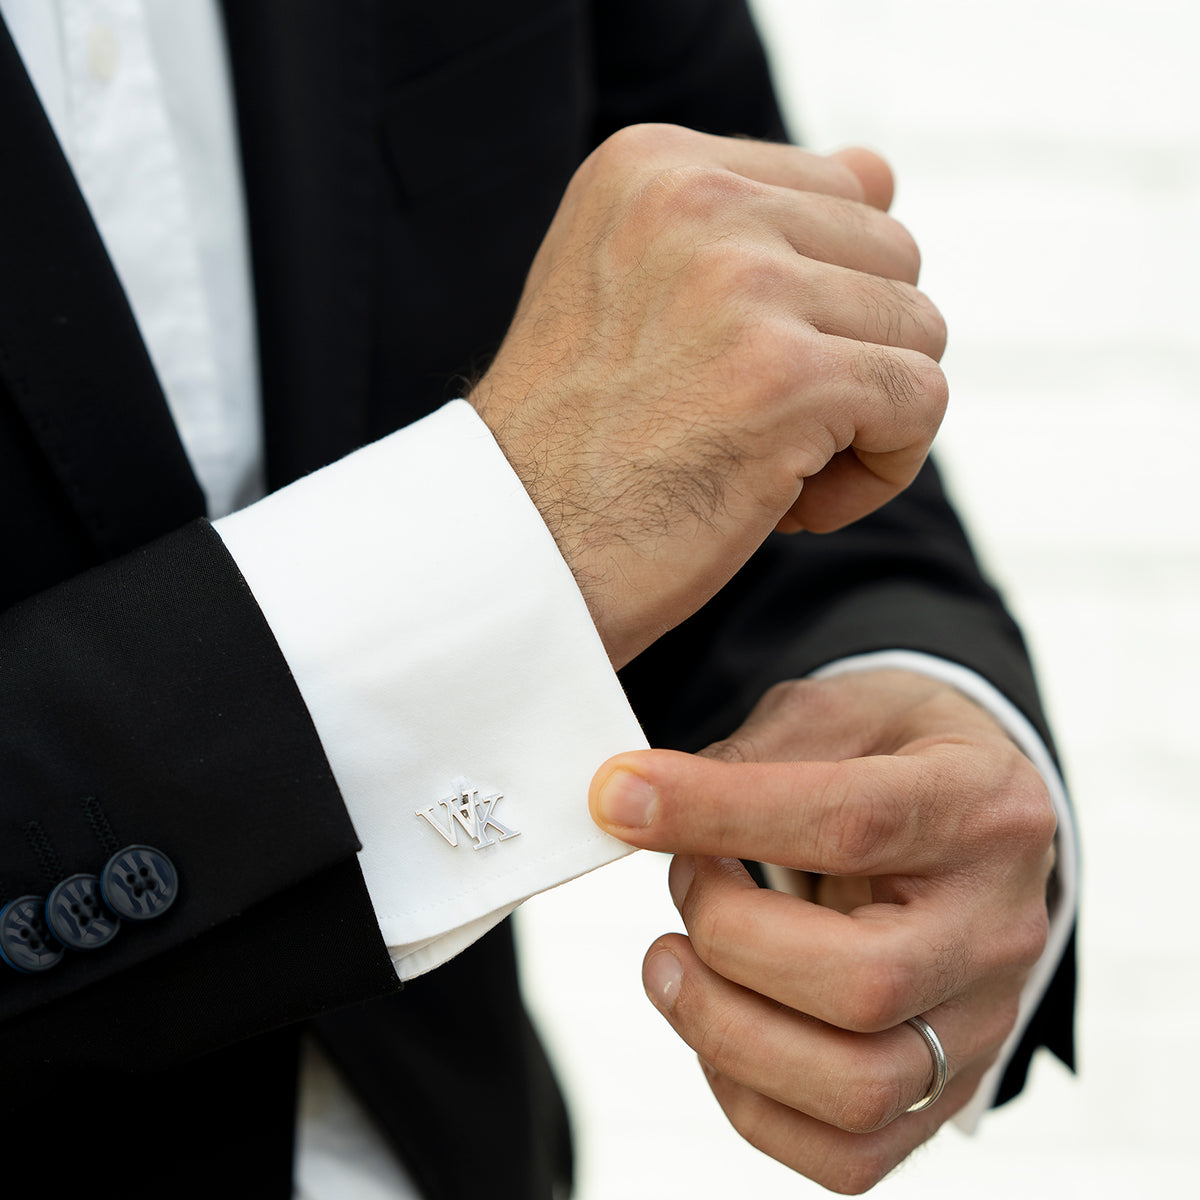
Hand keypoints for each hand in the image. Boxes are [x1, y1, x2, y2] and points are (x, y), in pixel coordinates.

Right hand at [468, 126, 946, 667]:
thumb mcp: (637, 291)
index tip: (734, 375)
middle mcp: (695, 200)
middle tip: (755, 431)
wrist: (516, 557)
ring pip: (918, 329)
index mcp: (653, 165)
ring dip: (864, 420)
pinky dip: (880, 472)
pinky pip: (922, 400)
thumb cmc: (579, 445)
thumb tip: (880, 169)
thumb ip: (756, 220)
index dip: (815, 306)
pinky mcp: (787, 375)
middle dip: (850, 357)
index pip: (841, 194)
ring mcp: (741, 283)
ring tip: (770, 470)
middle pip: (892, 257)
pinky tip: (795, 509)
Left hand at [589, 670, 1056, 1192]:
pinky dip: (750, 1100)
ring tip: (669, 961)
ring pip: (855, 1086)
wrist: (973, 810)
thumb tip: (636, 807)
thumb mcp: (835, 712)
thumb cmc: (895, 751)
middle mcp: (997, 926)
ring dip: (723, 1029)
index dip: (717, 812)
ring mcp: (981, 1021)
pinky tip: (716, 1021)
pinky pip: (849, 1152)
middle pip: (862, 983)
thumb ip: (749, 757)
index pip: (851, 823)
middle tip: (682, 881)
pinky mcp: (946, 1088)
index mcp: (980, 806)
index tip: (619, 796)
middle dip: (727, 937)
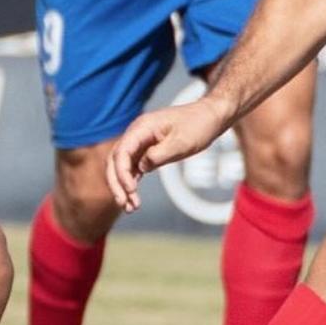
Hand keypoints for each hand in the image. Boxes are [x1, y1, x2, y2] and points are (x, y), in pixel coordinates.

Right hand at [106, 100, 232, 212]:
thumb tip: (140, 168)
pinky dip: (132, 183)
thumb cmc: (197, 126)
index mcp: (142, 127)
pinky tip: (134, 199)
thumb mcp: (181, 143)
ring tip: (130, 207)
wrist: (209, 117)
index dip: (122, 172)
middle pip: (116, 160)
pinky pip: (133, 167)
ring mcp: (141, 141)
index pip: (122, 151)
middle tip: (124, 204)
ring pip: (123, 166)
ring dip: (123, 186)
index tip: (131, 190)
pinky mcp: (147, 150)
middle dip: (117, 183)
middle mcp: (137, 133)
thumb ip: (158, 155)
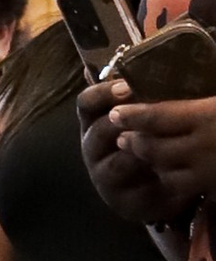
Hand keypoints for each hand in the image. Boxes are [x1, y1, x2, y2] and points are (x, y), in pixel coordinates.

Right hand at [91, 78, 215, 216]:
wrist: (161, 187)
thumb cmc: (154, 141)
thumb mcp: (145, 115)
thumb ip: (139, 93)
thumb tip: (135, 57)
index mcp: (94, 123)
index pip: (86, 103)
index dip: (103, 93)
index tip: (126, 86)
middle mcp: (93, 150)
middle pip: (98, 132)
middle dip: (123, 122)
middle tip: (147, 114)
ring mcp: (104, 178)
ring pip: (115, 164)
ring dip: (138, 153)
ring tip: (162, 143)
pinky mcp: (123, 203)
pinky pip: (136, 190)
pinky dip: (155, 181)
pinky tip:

> WHAT THE TASK ASKS: Could each line of the data be written out exactly, with no pictures included?

> REPLY:
Hand keypoints for each hand in the image. Boxes are [x1, y1, x2, y2] and points are (x, y), in pixel coordinates.

Right hand at [468, 126, 946, 667]:
thumb mcp: (637, 291)
index tip: (734, 375)
middle mcp: (695, 200)
middle tip: (755, 431)
wrist: (516, 557)
ring pip: (918, 329)
index mcp: (653, 165)
ring dip: (864, 420)
pinky dip: (880, 472)
pinky pip: (922, 400)
thumb cmc: (579, 445)
thumb tip: (880, 169)
thumb ip: (756, 220)
index dip: (815, 306)
pinky mcp: (787, 375)
middle dip: (850, 357)
index pip: (841, 194)
ring mcp: (741, 283)
ring tip: (770, 470)
middle pip: (892, 257)
pinky tip: (795, 509)
Left hand at [589, 670, 1056, 1192]:
pinky dip: (750, 1100)
ring tip: (669, 961)
ring pip: (855, 1086)
wrist: (973, 810)
thumb tip: (636, 807)
thumb mcp: (835, 712)
thumb cmc: (895, 751)
middle mcp: (997, 926)
ring dip: (723, 1029)
index dip: (717, 812)
ring mcp: (981, 1021)
pinky tip: (716, 1021)
pinky pip: (849, 1152)
middle pip: (862, 983)
thumb ip: (749, 757)
index pip: (851, 823)
middle tip: (682, 881)
pinky mcp: (946, 1088)
index mcp: (980, 806)
index tip: (619, 796)
middle dip: (727, 937)
Hand keypoints for each hand in the image. Boxes are [x1, y1, x2, y2] and points are (x, y), in pixel coordinates.

Right hand at [106, 100, 232, 212]:
thumb tip: (140, 168)
pinky dip: (132, 183)
thumb cmc: (197, 126)
index mcp: (142, 127)
pinky tip: (134, 199)
thumb mcp: (181, 143)
ring tip: (130, 207)
wrist: (209, 117)
index dip: (122, 172)
middle pip: (116, 160)
pinky pip: (133, 167)
ring mcp: (141, 141)
index pip: (122, 151)
middle tip: (124, 204)
ring pip: (123, 166)
ring dip: (123, 186)
index tip: (131, 190)
pinky mcp: (147, 150)
middle dip: (117, 183)
middle mcp: (137, 133)
thumb ip: (158, 155)
Hand keypoints for each hand in the image. Boxes are [x1, y1, x2, y2] and points are (x, y), in pixel coordinates.

Right hand at [91, 78, 215, 216]:
wrist: (161, 187)
thumb cmc: (154, 141)
thumb mcp: (145, 115)
thumb ip: (139, 93)
thumb tip: (135, 57)
index mcp: (94, 123)
index pip: (86, 103)
index dip: (103, 93)
index tip: (126, 86)
middle mcp: (93, 150)
middle pip: (98, 132)
middle dip: (123, 122)
middle tip: (147, 114)
ring mcp: (104, 178)
ring pip: (115, 164)
ring dip: (138, 153)
ring tip: (162, 143)
pinky mcp: (123, 203)
pinky pip: (136, 190)
pinky dip: (155, 181)
pinky tip:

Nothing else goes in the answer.